EXERCISE DIRECTIONS:
Once you have read the data below, please repeat all of it exactly.
(Beginning of SOURCE MATERIAL)
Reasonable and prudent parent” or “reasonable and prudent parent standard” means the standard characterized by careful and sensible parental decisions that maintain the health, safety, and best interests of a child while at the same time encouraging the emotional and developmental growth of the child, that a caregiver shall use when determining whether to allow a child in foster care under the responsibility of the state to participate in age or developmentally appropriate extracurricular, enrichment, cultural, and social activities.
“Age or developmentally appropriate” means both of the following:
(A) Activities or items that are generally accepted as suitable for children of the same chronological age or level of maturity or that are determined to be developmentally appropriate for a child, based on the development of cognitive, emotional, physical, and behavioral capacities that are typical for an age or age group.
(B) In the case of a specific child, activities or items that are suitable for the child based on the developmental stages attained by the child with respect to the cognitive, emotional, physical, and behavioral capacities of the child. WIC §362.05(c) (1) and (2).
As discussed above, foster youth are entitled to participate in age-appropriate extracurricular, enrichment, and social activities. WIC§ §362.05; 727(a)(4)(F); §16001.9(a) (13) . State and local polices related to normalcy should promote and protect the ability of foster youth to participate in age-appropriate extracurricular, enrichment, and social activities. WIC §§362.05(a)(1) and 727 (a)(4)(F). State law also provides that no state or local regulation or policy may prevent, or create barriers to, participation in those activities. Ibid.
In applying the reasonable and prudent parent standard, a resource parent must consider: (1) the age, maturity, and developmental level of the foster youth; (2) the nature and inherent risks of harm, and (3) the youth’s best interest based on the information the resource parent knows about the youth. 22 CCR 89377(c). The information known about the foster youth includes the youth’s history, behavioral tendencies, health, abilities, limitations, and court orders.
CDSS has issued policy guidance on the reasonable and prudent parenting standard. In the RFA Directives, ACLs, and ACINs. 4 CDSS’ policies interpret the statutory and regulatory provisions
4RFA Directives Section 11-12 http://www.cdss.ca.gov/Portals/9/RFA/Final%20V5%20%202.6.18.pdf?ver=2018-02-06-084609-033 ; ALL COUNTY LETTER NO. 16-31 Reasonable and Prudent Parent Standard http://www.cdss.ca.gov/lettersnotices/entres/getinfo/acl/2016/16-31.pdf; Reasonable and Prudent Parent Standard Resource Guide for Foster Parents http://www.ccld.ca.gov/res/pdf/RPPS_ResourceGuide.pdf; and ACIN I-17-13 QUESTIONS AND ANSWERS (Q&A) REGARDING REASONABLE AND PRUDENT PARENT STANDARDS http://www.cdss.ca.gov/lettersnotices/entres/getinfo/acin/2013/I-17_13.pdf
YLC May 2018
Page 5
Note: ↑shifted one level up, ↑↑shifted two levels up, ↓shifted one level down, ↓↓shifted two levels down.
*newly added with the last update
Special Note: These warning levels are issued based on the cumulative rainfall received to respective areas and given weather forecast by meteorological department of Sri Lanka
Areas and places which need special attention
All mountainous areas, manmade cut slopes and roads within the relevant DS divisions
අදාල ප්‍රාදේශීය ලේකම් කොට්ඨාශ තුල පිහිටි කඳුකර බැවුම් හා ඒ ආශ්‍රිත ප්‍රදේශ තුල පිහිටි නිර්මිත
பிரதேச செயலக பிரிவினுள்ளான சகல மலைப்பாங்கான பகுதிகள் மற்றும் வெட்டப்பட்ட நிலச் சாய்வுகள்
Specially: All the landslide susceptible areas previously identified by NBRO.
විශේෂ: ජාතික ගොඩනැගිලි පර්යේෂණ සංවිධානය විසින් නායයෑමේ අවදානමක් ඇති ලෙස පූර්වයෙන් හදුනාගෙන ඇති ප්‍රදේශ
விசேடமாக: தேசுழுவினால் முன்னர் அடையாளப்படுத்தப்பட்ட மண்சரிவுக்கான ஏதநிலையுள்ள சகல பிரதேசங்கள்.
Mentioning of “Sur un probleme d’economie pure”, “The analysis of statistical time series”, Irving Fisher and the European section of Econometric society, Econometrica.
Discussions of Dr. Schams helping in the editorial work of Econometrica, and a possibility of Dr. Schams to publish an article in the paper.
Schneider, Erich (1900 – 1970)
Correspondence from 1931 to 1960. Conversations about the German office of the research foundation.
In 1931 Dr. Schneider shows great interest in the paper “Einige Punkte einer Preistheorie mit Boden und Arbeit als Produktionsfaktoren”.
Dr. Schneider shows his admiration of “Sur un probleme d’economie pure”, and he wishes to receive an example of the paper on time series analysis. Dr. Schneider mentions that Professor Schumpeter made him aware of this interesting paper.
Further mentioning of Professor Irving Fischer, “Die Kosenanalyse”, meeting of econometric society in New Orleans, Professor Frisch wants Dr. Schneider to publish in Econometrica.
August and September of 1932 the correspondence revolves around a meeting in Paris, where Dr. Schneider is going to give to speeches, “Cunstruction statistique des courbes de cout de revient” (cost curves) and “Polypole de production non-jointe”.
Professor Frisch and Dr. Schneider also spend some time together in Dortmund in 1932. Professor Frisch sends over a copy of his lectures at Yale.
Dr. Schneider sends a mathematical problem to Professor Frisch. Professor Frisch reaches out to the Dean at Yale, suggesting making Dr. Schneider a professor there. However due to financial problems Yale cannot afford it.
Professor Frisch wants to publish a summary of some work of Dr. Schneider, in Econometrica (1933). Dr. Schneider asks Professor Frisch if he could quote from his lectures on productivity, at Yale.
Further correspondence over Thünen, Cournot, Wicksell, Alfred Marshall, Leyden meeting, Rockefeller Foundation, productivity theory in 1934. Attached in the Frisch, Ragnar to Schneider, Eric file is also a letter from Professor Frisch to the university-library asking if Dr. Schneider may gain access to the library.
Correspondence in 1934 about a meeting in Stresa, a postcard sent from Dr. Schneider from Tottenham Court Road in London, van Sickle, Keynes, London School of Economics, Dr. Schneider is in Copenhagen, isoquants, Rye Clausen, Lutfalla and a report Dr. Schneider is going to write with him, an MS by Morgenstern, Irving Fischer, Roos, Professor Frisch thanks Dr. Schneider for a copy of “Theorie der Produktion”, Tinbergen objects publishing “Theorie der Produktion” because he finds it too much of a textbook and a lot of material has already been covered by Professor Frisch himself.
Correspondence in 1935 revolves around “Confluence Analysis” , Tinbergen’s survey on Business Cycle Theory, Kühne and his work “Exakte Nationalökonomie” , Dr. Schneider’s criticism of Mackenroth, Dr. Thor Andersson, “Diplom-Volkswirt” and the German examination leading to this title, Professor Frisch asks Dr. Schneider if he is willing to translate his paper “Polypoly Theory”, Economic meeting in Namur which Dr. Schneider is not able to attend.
(End of SOURCE MATERIAL)
RESULT:
Reasonable and prudent parent” or “reasonable and prudent parent standard” means the standard characterized by careful and sensible parental decisions that maintain the health, safety, and best interests of a child while at the same time encouraging the emotional and developmental growth of the child, that a caregiver shall use when determining whether to allow a child in foster care under the responsibility of the state to participate in age or developmentally appropriate extracurricular, enrichment, cultural, and social activities.
“Age or developmentally appropriate” means both of the following:
(A) Activities or items that are generally accepted as suitable for children of the same chronological age or level of maturity or that are determined to be developmentally appropriate for a child, based on the development of cognitive, emotional, physical, and behavioral capacities that are typical for an age or age group.
(B) In the case of a specific child, activities or items that are suitable for the child based on the developmental stages attained by the child with respect to the cognitive, emotional, physical, and behavioral capacities of the child. WIC §362.05(c) (1) and (2).
As discussed above, foster youth are entitled to participate in age-appropriate extracurricular, enrichment, and social activities. WIC§ §362.05; 727(a)(4)(F); §16001.9(a) (13) . State and local polices related to normalcy should promote and protect the ability of foster youth to participate in age-appropriate extracurricular, enrichment, and social activities. WIC §§362.05(a)(1) and 727 (a)(4)(F). State law also provides that no state or local regulation or policy may prevent, or create barriers to, participation in those activities. Ibid.
In applying the reasonable and prudent parent standard, a resource parent must consider: (1) the age, maturity, and developmental level of the foster youth; (2) the nature and inherent risks of harm, and (3) the youth’s best interest based on the information the resource parent knows about the youth. 22 CCR 89377(c). The information known about the foster youth includes the youth’s history, behavioral tendencies, health, abilities, limitations, and court orders.
CDSS has issued policy guidance on the reasonable and prudent parenting standard. In the RFA Directives, ACLs, and ACINs. 4 CDSS’ policies interpret the statutory and regulatory provisions
4RFA Directives Section 11-12 http://www.cdss.ca.gov/Portals/9/RFA/Final%20V5%20%202.6.18.pdf?ver=2018-02-06-084609-033 ; ALL COUNTY LETTER NO. 16-31 Reasonable and Prudent Parent Standard http://www.cdss.ca.gov/lettersnotices/entres/getinfo/acl/2016/16-31.pdf; Reasonable and Prudent Parent Standard Resource Guide for Foster Parents http://www.ccld.ca.gov/res/pdf/RPPS_ResourceGuide.pdf; and ACIN I-17-13 QUESTIONS AND ANSWERS (Q&A) REGARDING REASONABLE AND PRUDENT PARENT STANDARDS http://www.cdss.ca.gov/lettersnotices/entres/getinfo/acin/2013/I-17_13.pdf
YLC May 2018
Page 5
Note: ↑shifted one level up, ↑↑shifted two levels up, ↓shifted one level down, ↓↓shifted two levels down.
*newly added with the last update
Special Note: These warning levels are issued based on the cumulative rainfall received to respective areas and given weather forecast by meteorological department of Sri Lanka
Areas and places which need special attention
All mountainous areas, manmade cut slopes and roads within the relevant DS divisions
අදාල ප්‍රාදේශීය ලේකම් කොට්ඨාශ තුල පිහිටි කඳුකර බැවුම් හා ඒ ආශ්‍රිත ප්‍රදේශ තුල පිහිටි නිර්මිත
பிரதேச செயலக பிரிவினுள்ளான சகல மலைப்பாங்கான பகுதிகள் மற்றும் வெட்டப்பட்ட நிலச் சாய்வுகள்
Specially: All the landslide susceptible areas previously identified by NBRO.
විශේෂ: ජාතික ගොඩනැගිලි පර්යේෂණ සංවිධානය විසින් නායයෑමේ අවදානමක් ඇති ලෙස පූර්වයෙන් හදුනාගෙන ඇති ප්‍රදේශ
விசேடமாக: தேசுழுவினால் முன்னர் அடையாளப்படுத்தப்பட்ட மண்சரிவுக்கான ஏதநிலையுள்ள சகல பிரதேசங்கள்.
Mentioning of “Sur un probleme d’economie pure”, “The analysis of statistical time series”, Irving Fisher and the European section of Econometric society, Econometrica.
Discussions of Dr. Schams helping in the editorial work of Econometrica, and a possibility of Dr. Schams to publish an article in the paper.
Schneider, Erich (1900 – 1970)
Correspondence from 1931 to 1960. Conversations about the German office of the research foundation.
In 1931 Dr. Schneider shows great interest in the paper “Einige Punkte einer Preistheorie mit Boden und Arbeit als Produktionsfaktoren”.
Dr. Schneider shows his admiration of “Sur un probleme d’economie pure”, and he wishes to receive an example of the paper on time series analysis. Dr. Schneider mentions that Professor Schumpeter made him aware of this interesting paper.
Further mentioning of Professor Irving Fischer, “Die Kosenanalyse”, meeting of econometric society in New Orleans, Professor Frisch wants Dr. Schneider to publish in Econometrica.
August and September of 1932 the correspondence revolves around a meeting in Paris, where Dr. Schneider is going to give to speeches, “Cunstruction statistique des courbes de cout de revient” (cost curves) and “Polypole de production non-jointe”.
Professor Frisch and Dr. Schneider also spend some time together in Dortmund in 1932. Professor Frisch sends over a copy of his lectures at Yale.
Dr. Schneider sends a mathematical problem to Professor Frisch. Professor Frisch reaches out to the Dean at Yale, suggesting making Dr. Schneider a professor there. However due to financial problems Yale cannot afford it.
Professor Frisch wants to publish a summary of some work of Dr. Schneider, in Econometrica (1933). Dr. Schneider asks Professor Frisch if he could quote from his lectures on productivity, at Yale.
Further correspondence over Thünen, Cournot, Wicksell, Alfred Marshall, Leyden meeting, Rockefeller Foundation, productivity theory in 1934. Attached in the Frisch, Ragnar to Schneider, Eric file is also a letter from Professor Frisch to the university-library asking if Dr. Schneider may gain access to the library.
Correspondence in 1934 about a meeting in Stresa, a postcard sent from Dr. Schneider from Tottenham Court Road in London, van Sickle, Keynes, London School of Economics, Dr. Schneider is in Copenhagen, isoquants, Rye Clausen, Lutfalla and a report Dr. Schneider is going to write with him, an MS by Morgenstern, Irving Fischer, Roos, Professor Frisch thanks Dr. Schneider for a copy of “Theorie der Produktion”, Tinbergen objects publishing “Theorie der Produktion” because he finds it too much of a textbook and a lot of material has already been covered by Professor Frisch himself.
Correspondence in 1935 revolves around “Confluence Analysis” , Tinbergen’s survey on Business Cycle Theory, Kühne and his work “Exakte Nationalökonomie” , Dr. Schneider’s criticism of Mackenroth, Dr. Thor Andersson, “Diplom-Volkswirt” and the German examination leading to this title, Professor Frisch asks Dr. Schneider if he is willing to translate his paper “Polypoly Theory”, Economic meeting in Namur which Dr. Schneider is not able to attend.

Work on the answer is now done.